透析病院ナースのSさんが、匠のまつり初日に来てくださった
彼女は仕事の時とは違い、髪を降ろし金髪ロングヘアー、破れジーンズというスタイルだった
名乗られるまでまったく気が付かなかった
白衣、ピンク衣、ブルー衣&マスク姿しか知らないから・・・
だから、街で会っても心に引っかからず、下手するとシカトしていると思われているんじゃないかしら
昔もこんなことがあった
それはスナックのおねーちゃんとスーパーで会った時だ
ボクは日付確認に夢中で、背後の気配に振り返り、その人の顔を凝視しまた牛乳の選別に戻った
帰りの車の中で あ、ノンちゃんだったのかな?
童顔でスレンダーなノンちゃんの顔が浮かんできた
数日してそのスナックに行くと彼女は辞めていた
「なんか言ってた?」
「binnちゃんにシカトされたって・・・ガッカリしていたのよ」
「・・・」

» **掲載エントリー**
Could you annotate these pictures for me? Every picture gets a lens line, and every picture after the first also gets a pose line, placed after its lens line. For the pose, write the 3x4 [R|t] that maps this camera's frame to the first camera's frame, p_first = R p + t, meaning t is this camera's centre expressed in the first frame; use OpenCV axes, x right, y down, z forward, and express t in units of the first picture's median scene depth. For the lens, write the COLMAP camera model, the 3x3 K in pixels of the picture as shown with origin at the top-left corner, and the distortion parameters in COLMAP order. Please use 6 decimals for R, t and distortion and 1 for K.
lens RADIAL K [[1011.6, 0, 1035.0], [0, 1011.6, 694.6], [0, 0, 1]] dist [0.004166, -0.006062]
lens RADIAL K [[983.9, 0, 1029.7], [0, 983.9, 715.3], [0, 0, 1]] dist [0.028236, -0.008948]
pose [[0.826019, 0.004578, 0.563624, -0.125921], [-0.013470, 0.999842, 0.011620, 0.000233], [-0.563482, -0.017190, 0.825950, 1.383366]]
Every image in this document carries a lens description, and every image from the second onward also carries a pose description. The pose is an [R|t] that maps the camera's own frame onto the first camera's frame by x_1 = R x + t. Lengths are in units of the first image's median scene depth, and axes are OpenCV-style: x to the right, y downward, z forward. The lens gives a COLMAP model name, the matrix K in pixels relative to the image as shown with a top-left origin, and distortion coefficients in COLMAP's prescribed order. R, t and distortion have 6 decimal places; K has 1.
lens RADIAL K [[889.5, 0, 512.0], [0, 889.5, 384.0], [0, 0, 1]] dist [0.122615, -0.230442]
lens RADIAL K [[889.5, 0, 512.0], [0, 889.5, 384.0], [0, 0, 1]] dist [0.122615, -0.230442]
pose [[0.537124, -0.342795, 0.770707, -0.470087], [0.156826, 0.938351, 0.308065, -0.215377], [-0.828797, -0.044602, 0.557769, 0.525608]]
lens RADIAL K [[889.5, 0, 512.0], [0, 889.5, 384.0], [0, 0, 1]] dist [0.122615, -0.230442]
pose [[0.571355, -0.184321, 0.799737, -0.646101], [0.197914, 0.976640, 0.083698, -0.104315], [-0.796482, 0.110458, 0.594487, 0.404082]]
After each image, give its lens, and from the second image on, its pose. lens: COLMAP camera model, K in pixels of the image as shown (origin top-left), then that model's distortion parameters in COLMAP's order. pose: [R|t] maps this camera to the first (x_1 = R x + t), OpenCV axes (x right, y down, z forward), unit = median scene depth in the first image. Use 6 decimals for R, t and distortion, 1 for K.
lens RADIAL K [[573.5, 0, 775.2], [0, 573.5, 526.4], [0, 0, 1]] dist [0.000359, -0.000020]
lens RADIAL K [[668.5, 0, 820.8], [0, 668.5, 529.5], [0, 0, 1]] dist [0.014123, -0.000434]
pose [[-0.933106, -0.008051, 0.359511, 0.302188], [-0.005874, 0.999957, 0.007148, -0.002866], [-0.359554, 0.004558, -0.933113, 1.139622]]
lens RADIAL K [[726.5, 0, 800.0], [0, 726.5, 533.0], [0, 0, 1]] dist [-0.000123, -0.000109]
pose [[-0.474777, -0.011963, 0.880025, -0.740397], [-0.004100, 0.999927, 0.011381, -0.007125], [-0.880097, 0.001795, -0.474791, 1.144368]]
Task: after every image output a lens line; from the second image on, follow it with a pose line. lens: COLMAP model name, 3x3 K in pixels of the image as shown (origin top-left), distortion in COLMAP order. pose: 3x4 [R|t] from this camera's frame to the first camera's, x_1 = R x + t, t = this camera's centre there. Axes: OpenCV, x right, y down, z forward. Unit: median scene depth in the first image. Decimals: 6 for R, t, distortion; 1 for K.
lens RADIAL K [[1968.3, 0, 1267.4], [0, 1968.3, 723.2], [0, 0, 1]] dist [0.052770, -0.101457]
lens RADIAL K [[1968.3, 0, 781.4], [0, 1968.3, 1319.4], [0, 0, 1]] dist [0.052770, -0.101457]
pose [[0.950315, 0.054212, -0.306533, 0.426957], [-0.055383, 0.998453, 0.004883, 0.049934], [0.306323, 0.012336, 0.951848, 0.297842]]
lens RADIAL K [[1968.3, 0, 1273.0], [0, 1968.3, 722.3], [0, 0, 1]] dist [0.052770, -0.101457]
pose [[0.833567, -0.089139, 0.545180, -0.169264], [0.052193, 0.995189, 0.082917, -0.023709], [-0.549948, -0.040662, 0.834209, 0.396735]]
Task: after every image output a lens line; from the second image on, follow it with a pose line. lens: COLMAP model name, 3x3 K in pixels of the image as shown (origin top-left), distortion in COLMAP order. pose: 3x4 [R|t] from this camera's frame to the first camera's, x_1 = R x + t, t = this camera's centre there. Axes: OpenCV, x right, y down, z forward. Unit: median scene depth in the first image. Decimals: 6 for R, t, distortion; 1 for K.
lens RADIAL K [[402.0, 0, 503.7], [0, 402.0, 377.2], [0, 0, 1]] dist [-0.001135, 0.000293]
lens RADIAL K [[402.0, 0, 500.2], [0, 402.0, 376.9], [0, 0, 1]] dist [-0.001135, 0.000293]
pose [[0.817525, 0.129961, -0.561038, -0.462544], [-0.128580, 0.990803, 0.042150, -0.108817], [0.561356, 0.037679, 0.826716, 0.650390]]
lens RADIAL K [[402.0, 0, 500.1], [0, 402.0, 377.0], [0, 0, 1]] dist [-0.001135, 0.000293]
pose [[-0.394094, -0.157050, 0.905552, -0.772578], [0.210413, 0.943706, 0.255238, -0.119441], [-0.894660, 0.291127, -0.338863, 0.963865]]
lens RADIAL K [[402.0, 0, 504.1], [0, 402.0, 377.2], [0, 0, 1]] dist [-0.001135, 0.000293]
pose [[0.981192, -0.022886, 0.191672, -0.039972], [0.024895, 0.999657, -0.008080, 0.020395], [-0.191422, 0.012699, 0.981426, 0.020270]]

» **課題一覧**
(a) 本文の内容を二文で要約してください。
(b) 本文のうち、「透析病院ナースのSさんが、匠のまつり初日に来てくださった」という語句を含む部分から始まり「帰りの車の中で あ、ノンちゃんだったのかな?」で終わる箇所を書き写してください。

» **解答**
(a) 透析病院のナースのSさんが匠のまつり初日に来たが、仕事の時とは違う髪型と服装だったため、筆者は名乗られるまでまったく気づかなかった。筆者は昔もスーパーでスナックのノンちゃんに気づかず、数日後に店を訪ねると彼女はすでに辞めていて、筆者にシカトされたとガッカリしていたと聞かされた。

(b)
透析病院ナースのSさんが、匠のまつり初日に来てくださった
彼女は仕事の時とは違い、髪を降ろし金髪ロングヘアー、破れジーンズというスタイルだった
名乗られるまでまったく気が付かなかった
白衣、ピンク衣、ブルー衣&マスク姿しか知らないから・・・
だから、街で会っても心に引っかからず、下手するとシカトしていると思われているんじゃないかしら
昔もこんなことがあった
それはスナックのおねーちゃんとスーパーで会った時だ
ボクは日付確認に夢中で、背後の気配に振り返り、その人の顔を凝視しまた牛乳の選別に戻った
帰りの車の中で あ、ノンちゃんだったのかな?